** Opening Page extract block **

SCOTTSDALE, Ariz. -- Left-hander Tyler Matzek's first game in a Rockies uniform since last May was rough -- allowing three runs, including a Welington Castillo homer, two walks and a wild pitch without an out in a 6-3 loss to the D-backs in the Cactus League opener on Wednesday.
Matzek, who began last season in the rotation, but pitched his way out by May and had to deal with diagnosed performance anxiety, went to watch video after leaving the game in search of positives. For example, he thought he had Castillo off balance, but the D-backs' catcher hit it enough.
Matzek was 2-1 with a 4.09 ERA in five starts last season, but the 19 walks and three hit batsmen in 22 innings were alarming. The Rockies sent him to the Minors, where he spent some time working with coaches without appearing in games, and Matzek even took a complete break from baseball. He finished with solid relief work at Triple-A Albuquerque. He admitted nervousness on Wednesday.
"The first-time jitters were out there, and I brought that to the mound," Matzek said. "I made some good pitches there -- I made some bad ones, but I made some good ones. I should've thrown more of the good ones."
The Rockies are looking at Matzek, 25, as just another fellow who struggled in his first Spring Training game.
"I was nervous," said Nolan Arenado, who went 1-for-2 with an RBI double. "I guarantee he was nervous. I don't know who wasn't nervous the first day. I wouldn't put too much into it. There's a lot of work to be done.
"I wouldn't want him to wear himself out too much. I know if I'd gone 0-fer, I'd have been in there looking at video."

** Closing Page extract block **

## Exercise 1
In the article on Tyler Matzek's spring debut, what ERA did Matzek post in his five starts last season?
## Exercise 2
Write a continuation of the article on Tyler Matzek's spring debut, picking up after its final sentence.

** Opening Records shown block **

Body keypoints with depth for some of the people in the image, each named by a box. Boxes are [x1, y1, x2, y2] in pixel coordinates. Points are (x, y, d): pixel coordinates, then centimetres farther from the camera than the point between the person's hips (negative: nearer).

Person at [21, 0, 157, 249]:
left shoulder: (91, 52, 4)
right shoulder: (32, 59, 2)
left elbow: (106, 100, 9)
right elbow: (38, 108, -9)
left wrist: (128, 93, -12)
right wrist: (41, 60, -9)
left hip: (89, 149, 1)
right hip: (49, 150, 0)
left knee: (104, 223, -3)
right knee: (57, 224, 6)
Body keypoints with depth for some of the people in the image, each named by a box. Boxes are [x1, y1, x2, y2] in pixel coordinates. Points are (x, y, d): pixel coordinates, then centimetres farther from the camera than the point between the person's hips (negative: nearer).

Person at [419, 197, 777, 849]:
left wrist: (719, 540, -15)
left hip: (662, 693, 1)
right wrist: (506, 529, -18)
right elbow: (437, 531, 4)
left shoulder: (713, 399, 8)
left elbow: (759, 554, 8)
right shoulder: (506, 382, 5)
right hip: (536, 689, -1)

** Closing Records shown block **

## Written response 1
4.09

## Written response 2
Rockies manager Walt Weiss said, "The guys who haven't been out there in a while, it may take some time to get settled in. But we're hoping it gets better."
• Rockies left-handed pitcher Tyler Anderson - a first-round pick in the 2011 Draft -- discussed what went right and what didn't on Wednesday with equal appreciation. Anderson threw a clean inning followed by a three-run second frame, during which Kyle Jensen hit a two-run homer, marking Anderson's first action outside of instructional ball in 18 months.
"It's a lot better than saying, 'I'd have loved to have faced that guy,' or watch pitches that somebody else threw," said Anderson, who gave up four hits and three runs with three strikeouts. "Being out there competing is fun."
Anderson, with a jerky delivery that includes some hesitation, said his "timing feels good, and the most part it's pretty close. It's a good feeling."
Weiss said, "A break here or there, he goes scoreless for the two innings. But I thought he did a great job -- first time in a long time. I thought he threw the ball well."